Sustainability programs are plentiful and important in helping people build more responsibly. However, obtaining the different building certifications can be cumbersome and expensive, making the prospect unreachable for many. We’ve seen the narrative of chasing the ultimate sustainable building play out repeatedly, only to be value-engineered when costs start rising. It’s frustrating for everyone and goes against our belief that we are responsible for our work’s impact on the environment. Earlier this year, Michael Petrovick Architects set a goal to take a more active role in educating our clients on the importance of building sustainably. Last month, we had an epiphany.
Finding the one opportunity for a project to be more sustainable is a worthy goal.
Three people from our office had the opportunity to attend sustainability conferences in April. Mike and Hunter headed to Building Energy Boston, hosted by NESEA, and Cory attended Better Building by Design, hosted by Efficiency Vermont. The takeaways from both conferences were similar, and for MPA staff centered around the idea that doing something is way better than doing nothing. Here are our takeaways:
- Deep retrofits aiming to get an old building to net-zero carbon aren’t always the right financial approach. In a cost-benefit analysis, the cost of new insulation, triple pane windows, and an airtight facade often outweighs the cost savings the owner can expect to recoup through reduced energy costs.
- In 2040, 60 percent of the building stock will include the buildings we see today. That means we need to get smart about upgrading these older buildings’ energy efficiency cost-effectively, and it probably means that the majority will not be able to achieve net zero.
- A Pretty Good House is good enough in many cases. Pretty Good House has a framework and guidelines for achieving an energy-efficient home that makes sense for you financially. A critical concept with this framework is to build the house you need, which is likely much smaller than the house you think you want.
- Information sharing is critical to building more sustainably. There was a common trait among the people attending these conferences. Everyone was eager to share information to better the profession, from a wall detail to a database of embedded carbon in materials.
- We need to be cognizant of both embodied carbon and operational carbon. Embodied carbon includes everything that goes into getting the building built (materials, manufacturing of those materials, delivery of the materials to the site, and energy used during construction). Operational carbon is the energy needed to operate the building daily (heating and cooling, electricity, and water use). We need to do a better job of constructing buildings out of materials that make environmental sense. That starts with limiting concrete and steel.
There is a place for formal certifications, particularly in providing frameworks for meeting sustainability goals. Here’s an overview of some of the more recognized programs.

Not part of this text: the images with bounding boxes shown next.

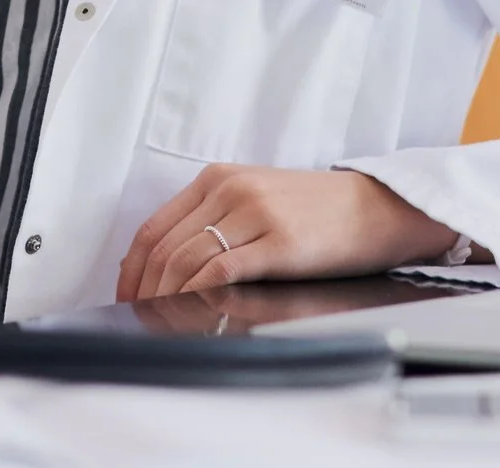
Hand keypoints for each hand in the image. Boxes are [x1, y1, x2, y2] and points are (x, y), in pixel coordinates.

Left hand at [116, 164, 458, 300]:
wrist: (376, 207)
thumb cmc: (317, 209)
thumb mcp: (257, 197)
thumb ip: (213, 219)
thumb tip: (166, 265)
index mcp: (219, 177)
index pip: (154, 227)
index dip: (130, 268)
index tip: (123, 296)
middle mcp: (231, 189)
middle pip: (164, 247)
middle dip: (141, 289)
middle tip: (135, 318)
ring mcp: (255, 213)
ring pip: (187, 260)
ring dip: (165, 297)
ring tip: (159, 321)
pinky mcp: (279, 241)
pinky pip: (222, 271)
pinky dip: (197, 294)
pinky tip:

Leadership in Energy and Environmental Design (LEED): This is one of the world’s most widely recognized green building certification programs. It provides a framework for designing, constructing, and operating sustainable buildings.

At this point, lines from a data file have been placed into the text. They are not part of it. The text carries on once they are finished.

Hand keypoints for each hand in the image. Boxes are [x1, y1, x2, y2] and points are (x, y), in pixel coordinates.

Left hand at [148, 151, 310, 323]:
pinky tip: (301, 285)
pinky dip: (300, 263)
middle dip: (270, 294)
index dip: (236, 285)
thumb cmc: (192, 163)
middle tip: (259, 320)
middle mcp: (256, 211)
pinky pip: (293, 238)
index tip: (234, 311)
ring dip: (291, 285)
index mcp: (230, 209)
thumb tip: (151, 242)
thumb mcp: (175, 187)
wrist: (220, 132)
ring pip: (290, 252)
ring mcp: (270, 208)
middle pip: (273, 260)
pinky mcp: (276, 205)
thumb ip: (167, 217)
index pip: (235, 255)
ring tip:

WELL Building Standard: This certification promotes human health and wellness in buildings by addressing factors such as air quality, water quality, lighting, and comfort.
Green Globes: This web-based program provides an interactive assessment and rating tool to evaluate the environmental performance of buildings in the United States.
Living Building Challenge: This certification focuses on creating buildings that operate as self-sufficient, regenerative ecosystems that enhance the surrounding environment and support human health and wellbeing.
Energy Star: This certification program is managed by the U.S. Environmental Protection Agency (EPA) and focuses on promoting energy efficiency in buildings.
Passive House: This standard is based on maximizing energy efficiency, minimizing environmental impact, and ensuring indoor air quality and comfort. Buildings that meet the Passive House standard are highly energy-efficient, with minimal heating and cooling requirements, resulting in lower energy bills and reduced carbon emissions.
Keep an eye out for more articles like this as we continue to meet our goal of educating our clients about small changes they can make to achieve big environmental gains.